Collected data
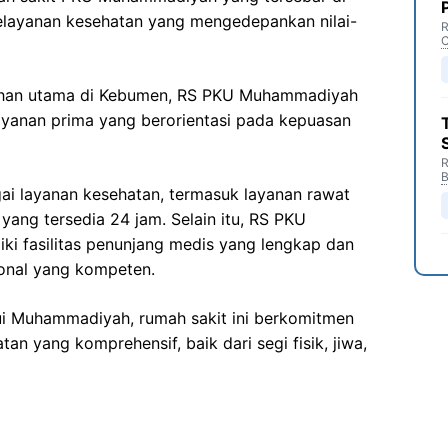
pelayanan kesehatan yang mengedepankan nilai-
R
C
ilihan utama di Kebumen, RS PKU Muhammadiyah
anan prima yang berorientasi pada kepuasan
R
B
ai layanan kesehatan, termasuk layanan rawat
 yang tersedia 24 jam. Selain itu, RS PKU
i fasilitas penunjang medis yang lengkap dan
ional yang kompeten.
ui Muhammadiyah, rumah sakit ini berkomitmen
n yang komprehensif, baik dari segi fisik, jiwa,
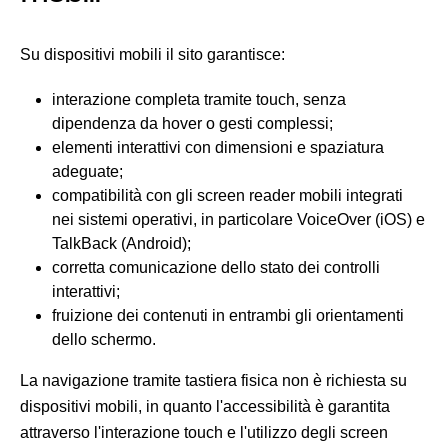
Su dispositivi mobili il sito garantisce:
interazione completa tramite touch, senza
dipendenza da hover o gesti complessi;
elementi interattivi con dimensioni e spaziatura
adeguate;
compatibilità con gli screen reader mobili integrati
nei sistemi operativi, in particolare VoiceOver (iOS) e
TalkBack (Android);
corretta comunicazione dello stato dei controlli
interattivi;
fruizione dei contenuti in entrambi gli orientamenti
dello schermo.
La navigazione tramite tastiera fisica non è richiesta su
dispositivi mobili, in quanto l'accessibilità è garantita
attraverso l'interazione touch e l'utilizzo degli screen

- _Instructions for the task_
From the first line to the last, copy the records above exactly and leave out the pictures.

- _Answer to this task_
pelayanan kesehatan yang mengedepankan nilai-
R
C
ilihan utama di Kebumen, RS PKU Muhammadiyah
anan prima yang berorientasi pada kepuasan
R
B
ai layanan kesehatan, termasuk layanan rawat
 yang tersedia 24 jam. Selain itu, RS PKU
i fasilitas penunjang medis yang lengkap dan
ional yang kompeten.
ui Muhammadiyah, rumah sakit ini berkomitmen
n yang komprehensif, baik dari segi fisik, jiwa,
Su dispositivi mobili il sito garantisce:
interazione completa tramite touch, senza
dipendenza da hover o gesti complessi;
elementi interattivi con dimensioni e spaziatura
adeguate;
compatibilità con gli screen reader mobili integrati
nei sistemi operativi, in particolare VoiceOver (iOS) e
TalkBack (Android);
corretta comunicazione dello stato dei controlli
interattivi;
fruizione dei contenuti in entrambi gli orientamenti
dello schermo.
La navigazione tramite tastiera fisica non è richiesta su
dispositivi mobili, in quanto l'accessibilità è garantita
attraverso l'interazione touch e l'utilizzo degli screen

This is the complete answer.